A empresária L.B. vive este drama. Sem querer se identificar, ela contou ao UOL que não sabe se sua empresa, especializada em aluguel de stands para feiras, irá sobreviver nos próximos meses.
"Quase todo o faturamento que eu tinha previsto para o primeiro semestre desapareceu. De abril até julho, está tudo cancelado", contou a empresária.
Segundo ela, são mais de 30 grandes eventos. "Eu não sei o que vou fazer. Já comecei a dispensar alguns funcionários que são CLT e avisei os intermitentes que não temos trabalho. Não é legal fazer isso em um momento como este, mas o que vou fazer? Os custos seguem. Talvez tenha que fechar", lamentou.
Empresas criam vaquinha para trabalhadores informais
Sem serviços, direitos trabalhistas e com uma possível ajuda do governo de R$ 600 por mês, os trabalhadores informais também foram severamente impactados pela crise. "O CLT, mesmo sendo demitido, ainda tem seus direitos, fundo de garantia.

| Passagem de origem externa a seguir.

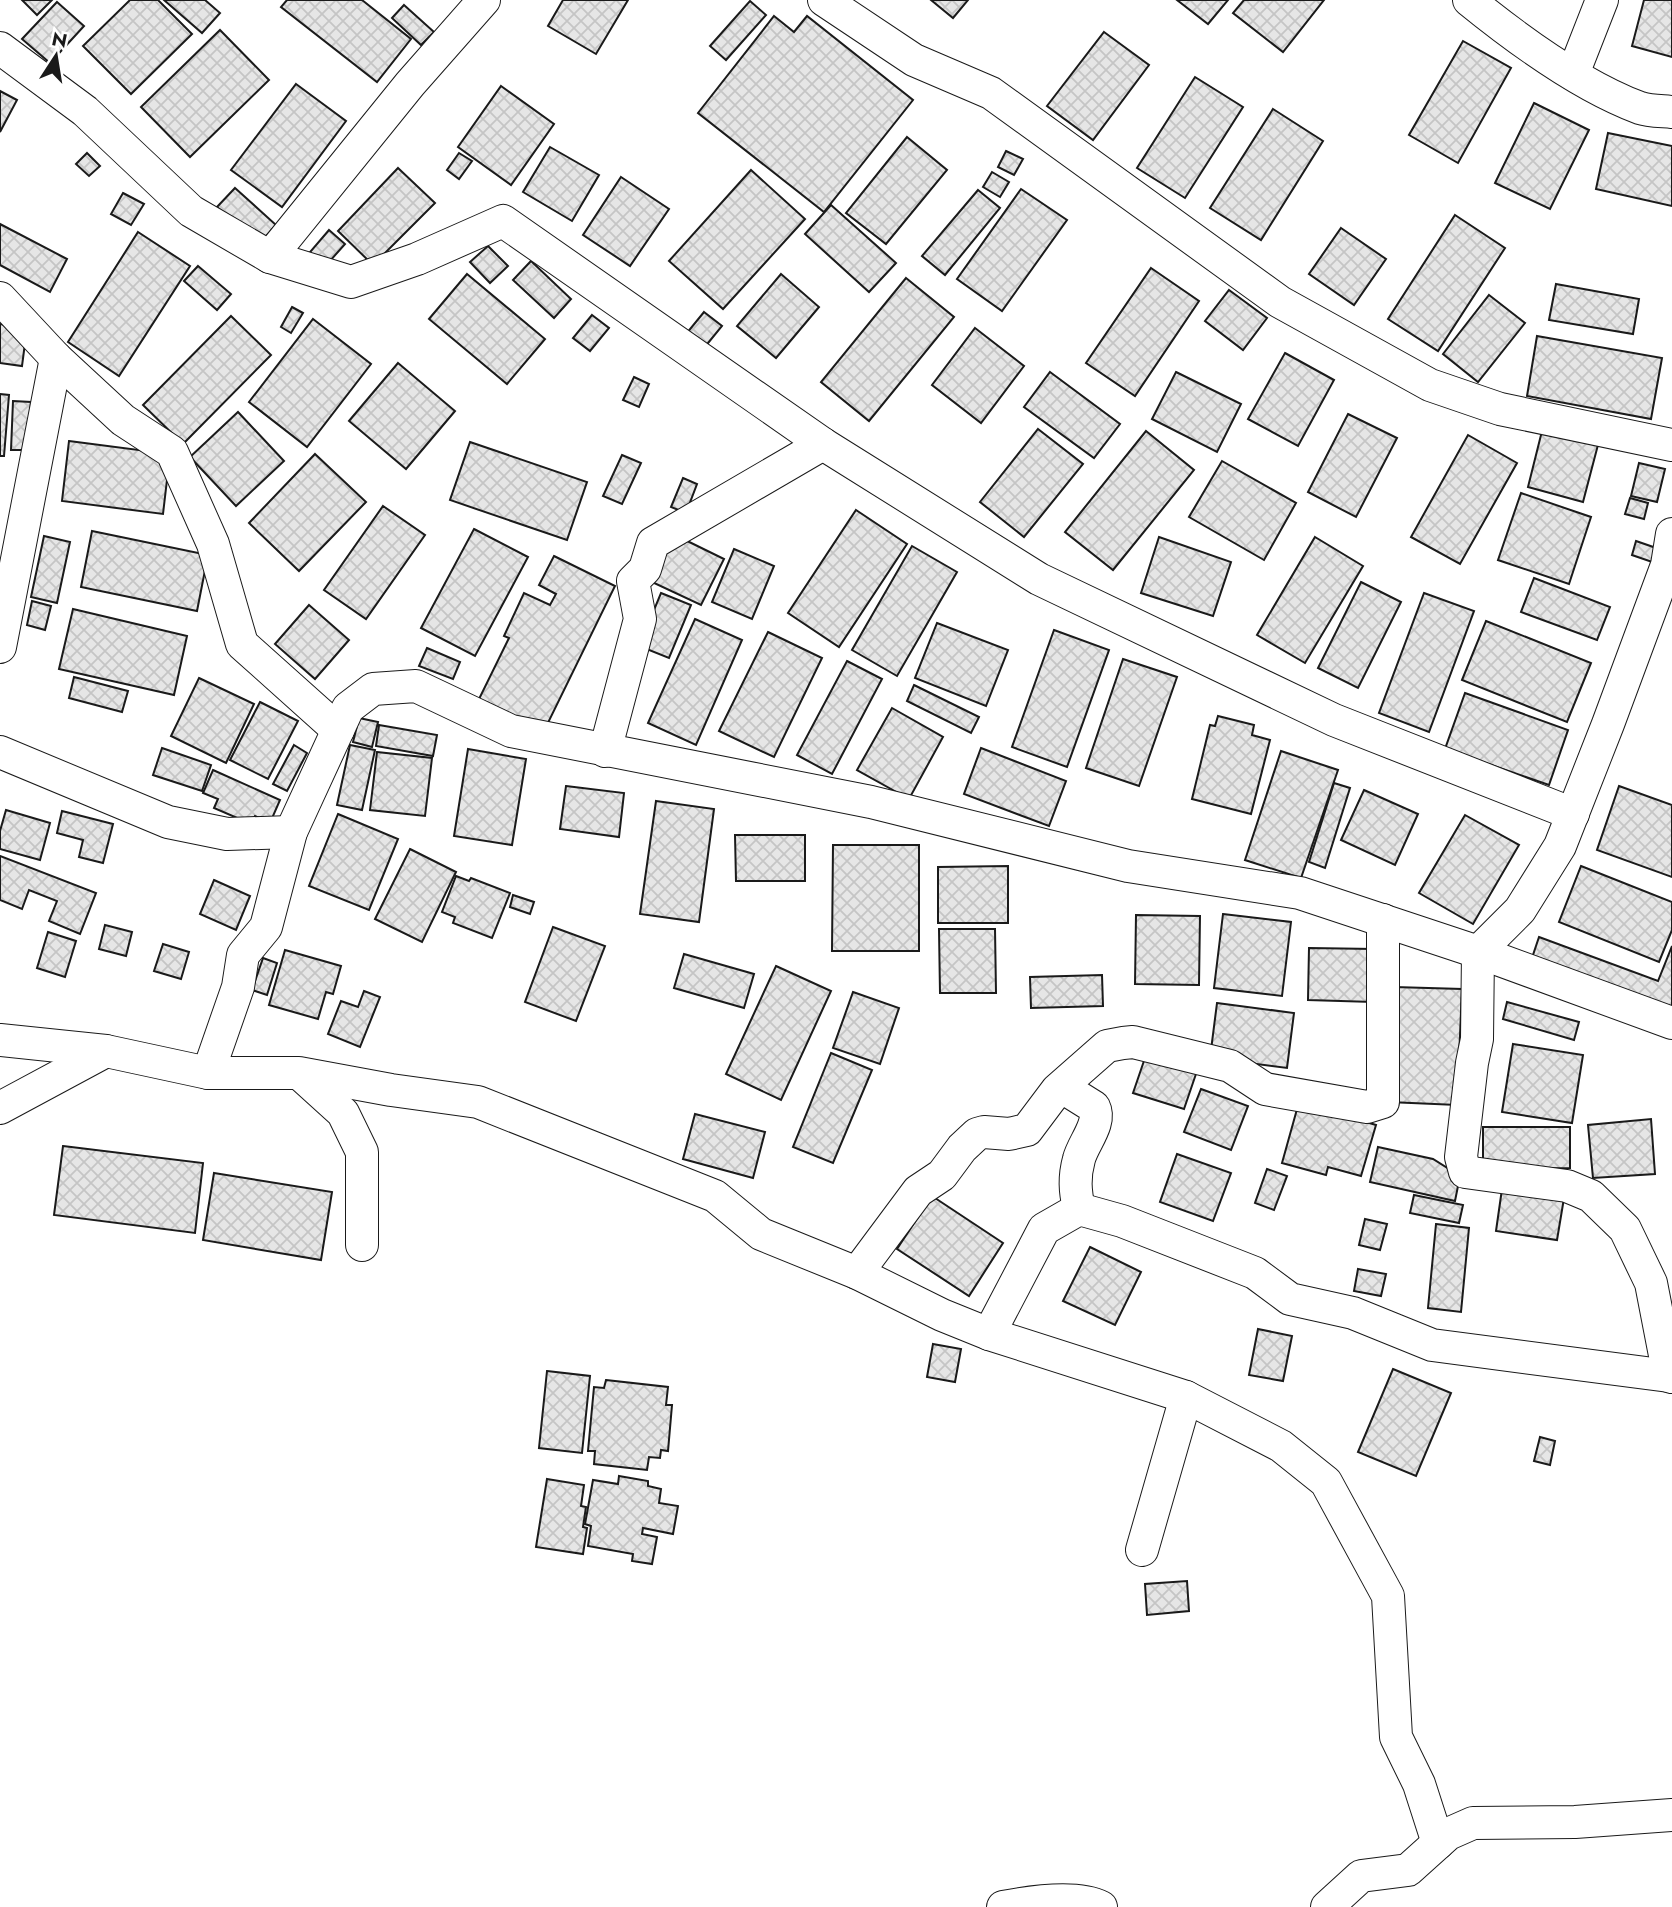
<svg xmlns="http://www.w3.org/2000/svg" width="1672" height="1907" font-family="Jost,sans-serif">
	<defs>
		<pattern id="building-cross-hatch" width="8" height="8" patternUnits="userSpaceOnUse" patternTransform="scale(1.75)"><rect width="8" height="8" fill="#e6e6e6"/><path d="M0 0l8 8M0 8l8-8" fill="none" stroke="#c5c5c5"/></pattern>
	</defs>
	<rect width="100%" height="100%" fill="#fff"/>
	<g fill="url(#building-cross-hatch)" stroke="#1a1a1a" stroke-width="2">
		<path d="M22 0H52L37 15Z"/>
		<path d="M130 0H158L192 34 131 94 83 46Z"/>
		<path d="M164 0H205L220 13 202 33Z"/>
		<path d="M287 0H362L411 39 377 82 281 7Z"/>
		<path d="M563 0H628L596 54 548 26Z"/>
		<path d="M931 0H968L953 18Z"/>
		<path d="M1177 0H1228L1208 24Z"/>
		<path d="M1244 0H1324L1283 52 1233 13Z"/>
		<path d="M1644 0H1672V57L1632 46Z"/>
		<path d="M750 1 766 15 726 60 710 46Z"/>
		<path d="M57 2 84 26 50 63 22 39Z"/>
		<path d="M404 5 434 32 421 45 392 18Z"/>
		<path d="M774 16 794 32 807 16 913 100 824 212 698 113Z"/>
		<path d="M220 30 269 80 190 157 141 107Z"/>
		<path d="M1104 32 1149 65 1093 140 1047 106Z"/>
		<path d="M1463 41 1511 68 1458 163 1409 135Z"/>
		<path d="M1195 77 1243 107 1185 198 1137 168Z"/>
		<path d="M296 84 346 121 282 207 231 170Z"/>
		<path d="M501 86 554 124 511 185 458 147Z"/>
		<path d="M0 91 17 100 0 132Z"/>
		<path d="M1534 103 1589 130 1550 209 1495 183Z"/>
		<path d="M1273 109 1323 141 1261 240 1210 208Z"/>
		<path d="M1608 133 1672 146V206L1596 189Z"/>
		<path d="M907 137 947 170 886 244 846 213Z"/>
		<path d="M550 147 599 175 572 221 523 192Z"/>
		<path d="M1006 151 1023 159 1014 175 998 167Z"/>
		<path d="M87 153 100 166 89 176 76 164Z"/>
		<path d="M459 153 472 161 459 179 447 170Z"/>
		<path d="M398 168 435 203 373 265 338 231Z"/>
		<path d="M751 170 805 219 723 309 669 261Z"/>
		<path d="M992 172 1009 182 1000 197 983 187Z"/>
		<path d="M621 177 669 209 630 266 583 235Z"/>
		<path d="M235 188 276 225 259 244 217 207Z"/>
		<path d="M1021 189 1067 220 1002 311 957 279Z"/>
		<path d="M978 190 1000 208 945 275 922 256Z"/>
		<path d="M123 193 144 204 131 225 111 214Z"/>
		<path d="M831 205 896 263 869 292 805 234Z"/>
		<path d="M1455 215 1505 248 1438 351 1388 319Z"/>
		<path d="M0 224 67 259 50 292 0 265Z"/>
		<path d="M1341 228 1386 259 1354 305 1309 274Z"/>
		<path d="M329 230 345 244 321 271 305 258Z"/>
		<path d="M138 232 190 266 119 376 68 342Z"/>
		<path d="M488 246 508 266 490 283 470 262Z"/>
		<path d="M531 261 571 299 554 318 513 280Z"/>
		<path d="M198 266 231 294 217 310 184 281Z"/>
		<path d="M1151 268 1199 301 1135 396 1086 363Z"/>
		<path d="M467 274 545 339 507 384 429 319Z"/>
		<path d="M781 274 819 307 776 358 737 326Z"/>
		<path d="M906 278 954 317 869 421 821 382Z"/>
		<path d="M1556 284 1639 299 1633 334 1549 320Z"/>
		<path d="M1229 290 1267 318 1243 350 1205 321Z"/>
		<path d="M1489 295 1525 323 1478 382 1443 354Z"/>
		<path d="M292 307 303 313 291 333 281 327Z"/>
		<path d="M704 312 722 326 704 348 686 334Z"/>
		<path d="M592 315 609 328 590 351 573 338Z"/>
		<path d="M231 316 271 355 183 444 143 405Z"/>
		<path d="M313 319 371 364 307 447 249 402Z"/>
		<path d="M0 324 27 328 22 366 0 363Z"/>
		<path d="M975 328 1024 366 981 423 932 385Z"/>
		<path d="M1537 336 1662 358 1651 419 1527 396Z"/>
		<path d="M1285 353 1334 380 1298 446 1248 419Z"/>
		<path d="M398 363 455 411 406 469 349 421Z"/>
		<path d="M1050 372 1120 424 1094 458 1024 407Z"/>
		<path d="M1176 372 1241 404 1217 452 1152 419Z"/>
		<path d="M634 377 649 384 639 407 623 400Z"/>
		<path d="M0 394 9 395 4 456H0Z"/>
		<path d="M13 401 31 402 28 450H11Z"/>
		<path d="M238 412 284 461 236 506 190 457Z"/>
		<path d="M1348 414 1397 438 1356 517 1308 492Z"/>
		<path d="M1543 427 1599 441 1583 502 1528 487Z"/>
		<path d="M1038 429 1083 464 1024 537 980 502Z"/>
		<path d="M1146 431 1194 470 1113 570 1065 532Z"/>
		<path d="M1468 435 1517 463 1460 564 1411 537Z"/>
		<path d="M69 441 170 454 163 514 62 501Z"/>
		<path d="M470 442 587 482 567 540 450 500Z"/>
		<path d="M315 454 366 502 299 571 249 523Z"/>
		<path d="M622 455 641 463 622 504 603 496Z"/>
		<path d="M1222 461 1296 503 1264 560 1189 517Z"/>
		<path d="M1639 463 1665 469 1657 502 1631 496Z"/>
		<path d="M683 478 697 484 686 513 671 507Z"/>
		<path d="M1521 493 1591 517 1569 584 1498 560Z"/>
		<path d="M1630 498 1648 503 1644 519 1625 514Z"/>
		<path d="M383 506 425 535 366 619 324 590Z"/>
		<path d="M856 510 907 544 839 647 788 613Z"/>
		<path d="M474 529 528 557 475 656 421 628Z"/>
		<path d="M92 531 208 555 197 611 81 587Z"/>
		<path d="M675 535 724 559 701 605 652 582Z"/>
		<path d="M44 536 70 542 57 603 31 597Z"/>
		<path d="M1159 537 1231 562 1213 616 1141 593Z"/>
		<path d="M1315 537 1363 566 1305 663 1257 635Z"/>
		<path d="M1636 541 1659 549 1655 563 1632 555Z"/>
		<path d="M912 546 957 572 897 676 852 650Z"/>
		<path d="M734 549 774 566 752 619 712 602Z"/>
		<path d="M554 556 615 586 544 731 479 699 509 638 504 636 524 593 550 605 556 594 539 585Z"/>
		<path d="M1534 578 1610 607 1597 640 1521 612Z"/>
		<path d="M1361 582 1401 602 1358 688 1318 668Z"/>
		<path d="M661 593 691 605 669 658 639 646Z"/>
		<path d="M1424 593 1474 611 1429 732 1379 713Z"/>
		<path d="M32 601 51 606 45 630 27 625Z"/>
		<path d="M309 605 349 640 315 679 275 644Z"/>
		<path d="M73 609 187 636 174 695 59 669Z"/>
		<path d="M695 619 742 640 696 745 648 723Z"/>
		<path d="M1486 621 1591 663 1567 722 1462 680Z"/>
		<path d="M937 623 1008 650 986 706 915 678Z"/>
		<path d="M1054 630 1109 650 1067 767 1012 747Z"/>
		<path d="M768 632 822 658 774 757 719 731Z"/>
		<path d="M427 648 460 662 453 679 419 666Z"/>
		<path d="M1123 659 1177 677 1139 786 1086 768Z"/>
		<path d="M847 661 882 679 832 774 797 755Z"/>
		<path d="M74 677 128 691 122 712 69 698Z"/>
		<path d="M199 678 254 704 226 763 171 736Z"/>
		<path d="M914 685 979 717 971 733 907 701Z"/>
		<path d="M1465 693 1568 730 1549 785 1445 749Z"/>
		<path d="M260 702 298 721 268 779 230 760Z"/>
		<path d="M892 708 943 737 909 799 857 770Z"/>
		<path d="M1218 716 1254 725 1252 735 1270 740 1251 814 1192 799 1210 725 1215 726Z"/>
		<path d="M359 718 378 722 372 747 353 742Z"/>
		<path d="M379 725 437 735 433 756 376 746Z"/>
		<path d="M294 745 307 753 287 791 273 784Z"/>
		<path d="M350 745 375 750 362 810 337 805Z"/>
		<path d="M162 748 211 765 202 791 153 775Z"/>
		<path d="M981 748 1066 781 1049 826 964 794Z"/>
		<path d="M468 749 526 759 512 845 454 836Z"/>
		<path d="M1281 751 1338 770 1301 878 1245 860Z"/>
		<path d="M377 752 432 758 425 816 370 810Z"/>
		<path d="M213 770 280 800 270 823 255 816 251 824 214 808 218 799 203 793Z"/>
		<path d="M1334 783 1350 788 1325 868 1309 862Z"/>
		<path d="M566 786 624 793 619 837 560 829Z"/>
		<path d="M1619 786 1672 805V877L1597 850Z"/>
		<path d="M1364 790 1418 814 1395 865 1341 840Z"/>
		<path d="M656 801 714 809 699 922 640 914Z"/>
		<path d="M6 810 50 823 40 860 0 849V831Z"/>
		<path d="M62 811 113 824 103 863 79 857 83 840 57 833Z"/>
		<path d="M338 814 398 839 369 910 309 886Z"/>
		<path d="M1465 815 1519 845 1473 924 1419 893Z"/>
		<path d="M735 835H805V881H736Z"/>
		<path d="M833 845H919V951H832Z"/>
		<path d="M410 849 456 872 422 942 375 919Z"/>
		<path d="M0 856 96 893 80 934 49 921 57 901 29 890 22 909 0 900Z"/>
		<path d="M1008 866V923H938V867Z"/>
		<path d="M1581 866 1672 902V930L1659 962 1559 922Z"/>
		<path d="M456 876 469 881 471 878 510 893 492 938 453 923 455 917 442 912Z"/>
		<path d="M214 880 250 896 236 930 200 914Z"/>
		<path d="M513 895 534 902 530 914 510 907Z"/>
		<path d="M1223 914 1291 922 1282 996 1214 988Z"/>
		<path d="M1136 915 1200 916 1199 985 1135 984Z"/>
		<path d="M105 925 132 932 126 956 99 949Z"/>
		<path d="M553 927 605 946 576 1021 525 1002Z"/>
		<path d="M939 929H995L996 993H940Z"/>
		<path d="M48 932 76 941 65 977 37 968Z"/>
		<path d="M1539 937 1658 981 1672 946V1013L1531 961Z"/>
		<path d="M163 944 189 952 181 979 154 971Z"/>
		<path d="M1309 948 1374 949 1373 1002 1308 1000Z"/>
		<path d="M285 950 341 966 333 994 326 992 318 1019 269 1005Z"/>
		<path d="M684 954 754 974 744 1008 674 988Z"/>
		<path d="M263 958 277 963 267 995 252 990Z"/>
		<path d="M776 966 831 991 781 1100 726 1074Z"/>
		<path d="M1102 975 1103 1006 1031 1008 1030 977Z"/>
		<path d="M1394 987 1462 989 1457 1105 1389 1102Z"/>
		<path d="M364 991 380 997 360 1047 328 1034 341 1001 358 1007Z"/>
		<path d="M853 992 899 1008 880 1064 833 1048Z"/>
		<path d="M1507 1002 1579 1022 1574 1040 1503 1019Z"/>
		<path d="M1217 1003 1294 1013 1287 1068 1210 1058Z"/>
		<path d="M1513 1044 1583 1055 1572 1123 1502 1112Z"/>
		<path d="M831 1053 872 1070 833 1163 793 1147Z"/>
		<path d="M1146 1055 1197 1071 1184 1109 1133 1093Z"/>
		<path d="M1201 1089 1248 1106 1231 1150 1184 1132Z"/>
		<path d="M1299 1102 1376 1125 1361 1176 1328 1167 1326 1175 1282 1163Z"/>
		<path d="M695 1114 765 1132 753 1178 683 1159Z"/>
		<path d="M1651 1119 1655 1174 1593 1178 1588 1125Z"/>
		<path d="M1483 1127H1570V1168L1483 1169Z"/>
		<path d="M63 1146 203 1163 195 1233 54 1215Z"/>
		<path d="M1378 1147 1433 1159 1460 1176 1455 1201 1370 1182Z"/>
		<path d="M1177 1154 1231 1173 1213 1221 1160 1202Z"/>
		<path d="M1267 1169 1287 1176 1274 1210 1255 1203Z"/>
		<path d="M214 1173 332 1192 321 1260 203 1240Z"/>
		<path d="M1503 1182 1565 1192 1557 1240 1496 1231Z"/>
		<path d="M1414 1195 1463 1205 1459 1223 1410 1213Z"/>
		<path d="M932 1196 1003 1243 969 1296 897 1249Z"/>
		<path d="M1365 1219 1387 1224 1380 1250 1359 1245Z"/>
		<path d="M1436 1224 1469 1228 1461 1312 1428 1308Z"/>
		<path d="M1090 1247 1141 1272 1115 1325 1063 1301Z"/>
		<path d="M1358 1269 1386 1274 1381 1296 1354 1291Z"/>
		<path d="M1258 1329 1292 1336 1283 1381 1249 1375Z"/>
		<path d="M933 1344 961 1349 955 1382 927 1377Z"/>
		<path d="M1393 1369 1451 1393 1416 1476 1358 1452Z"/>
		<path d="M547 1371 590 1376 582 1453 539 1448Z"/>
		<path d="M606 1380 668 1387 666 1405H672L668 1451 661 1450 660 1458 649 1457 647 1470 594 1464 595 1451H588L594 1387 604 1388Z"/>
		<path d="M1540 1437 1555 1441 1550 1465 1534 1461Z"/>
		<path d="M619 1476 648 1481V1486L661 1489 659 1503 678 1506 673 1534 643 1528 642 1534 657 1537 652 1564 632 1561 633 1554 588 1546 591 1526 585 1524 593 1480 618 1484Z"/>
		<path d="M547 1479 584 1485 581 1506 586 1507 583 1527 587 1528 583 1554 536 1547Z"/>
		<path d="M1187 1581 1189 1611 1147 1615 1145 1584Z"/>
	</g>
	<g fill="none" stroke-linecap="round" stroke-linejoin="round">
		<g stroke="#1a1a1a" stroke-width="34">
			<g id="street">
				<path d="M824 0 914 60 991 93 1280 302 1430 385 1500 409 1672 445"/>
				<path d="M1469 0C1517 39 1581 86 1640 108 1649 111 1662 111 1672 112"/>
				<path d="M0 48 85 111 191 211 270 257 351 282 417 259 503 221 823 444 1039 579 1334 720 1573 814"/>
				<path d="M1573 74 1602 0"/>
				<path d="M270 257 410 84 484 0"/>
				<path d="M0 298 56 358 123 420 172 452 213 544 242 644 338 730"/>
				<path d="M1672 534 1667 565 1608 724 1560 846 1520 910 1478 952 1477 1039 1472 1063 1461 1157 1465 1172 1567 1186 1591 1196 1625 1229 1651 1283 1669 1376 1672 1377"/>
				<path d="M0 647 56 358"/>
				<path d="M605 751 640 619 633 581 645 569 653 543 823 444"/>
				<path d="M0 752 168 822 227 834 291 832"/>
				<path d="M0 1040 106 1051 208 1073H299L391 1090 478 1102 715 1196 761 1234 857 1273 942 1315 989 1334 1186 1397 1281 1446 1326 1482 1388 1596 1396 1737 1419 1784 1438 1843"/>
				<path d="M208 1073 238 987 243 955 266 927 291 832 348 708 373 689 416 686 511 731 871 802 1128 866 1300 893 1478 952 1672 1023"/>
				<path d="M300 1074 343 1113 362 1152V1245"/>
				<path d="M1062 1087 1094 1107C1102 1123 1083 1143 1079 1159 1074 1177 1075 1191 1079 1209"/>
				<path d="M0 1108 106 1051"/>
				<path d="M857 1273 918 1191 942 1175 962 1148 977 1134 984 1132 1009 1134 1027 1130 1057 1090 1107 1046 1123 1043 1133 1042 1230 1066 1265 1089 1367 1107 1383 1102V920"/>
				<path d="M989 1334 1044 1229 1079 1209 1122 1221 1255 1273 1290 1299 1353 1313 1432 1345 1669 1376"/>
				<path d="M1142 1550 1186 1397"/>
				<path d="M1003 1907C1029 1902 1078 1895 1101 1907"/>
				<path d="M1327 1907 1361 1876 1408 1870 1448 1834 1473 1823 1575 1822 1672 1815"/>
			</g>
		</g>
		<use href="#street" stroke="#fff" stroke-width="32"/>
	</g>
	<g transform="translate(56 56) rotate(12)" stroke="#ffffff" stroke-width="5" paint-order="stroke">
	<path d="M0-5L12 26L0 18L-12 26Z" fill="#1a1a1a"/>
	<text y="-10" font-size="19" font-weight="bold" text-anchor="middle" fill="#1a1a1a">N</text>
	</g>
</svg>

Com o mercado parado, quem é freelancer não vai ter nada", afirmou Cecere.
Pensando nisso, ele reuniu um grupo de cinco empresas do setor para formar a SAB (Supplier Alliance Brasil), uma vaquinha online que pretende angariar fundos para os trabalhadores informais.
"Estamos pedindo a outros empresários. Não é exagero, com o mercado parado, pode haver muitas pessoas que acabam até sem ter o que comer. Esta é nossa forma de contribuir em tempos difíceis", declarou o empresário.
O dinheiro recolhido vai para cerca de 300 profissionais informais cadastrados nos bancos das empresas participantes, como ajuda de custo em meio à estagnação. O objetivo é reunir R$ 15 mil para comprar cestas básicas para todos. É possível contribuir por meio do site de crowdfunding "Vakinha".
Ajuda do governo para setor
Uma das reclamações dos empresários é que, com a estagnação, o governo deveria ser mais proativo em relação ao setor.
"A gente precisa que governo federal e estados olhem para nós. Entendo que eles tenham diversas prioridades, mas precisamos de medidas agora, não podemos esperar. Se você deixar o setor de eventos morrer, vai dar ruim para todo mundo: hotelaria, centro te convenções, transporte executivo, tudo", declarou Facuri, da Abeoc.
No Rio de Janeiro, a Apresenta Rio (Associação dos Promotores de Eventos do Setor de Entretenimento e Afins do Estado) divulgou uma carta aberta aos governos federal, estadual e municipais com dez medidas para ajudar na crise.
Entre elas, estão acesso imediato a linhas de crédito específicas, instituição de um regime de tributação diferenciado temporário e desoneração da folha de pagamento para os empregadores com isenção do recolhimento de INSS e FGTS pelos próximos 180 dias.
O UOL procurou o Ministério da Economia para saber se será lançada alguma medida específica para o setor, mas não teve resposta.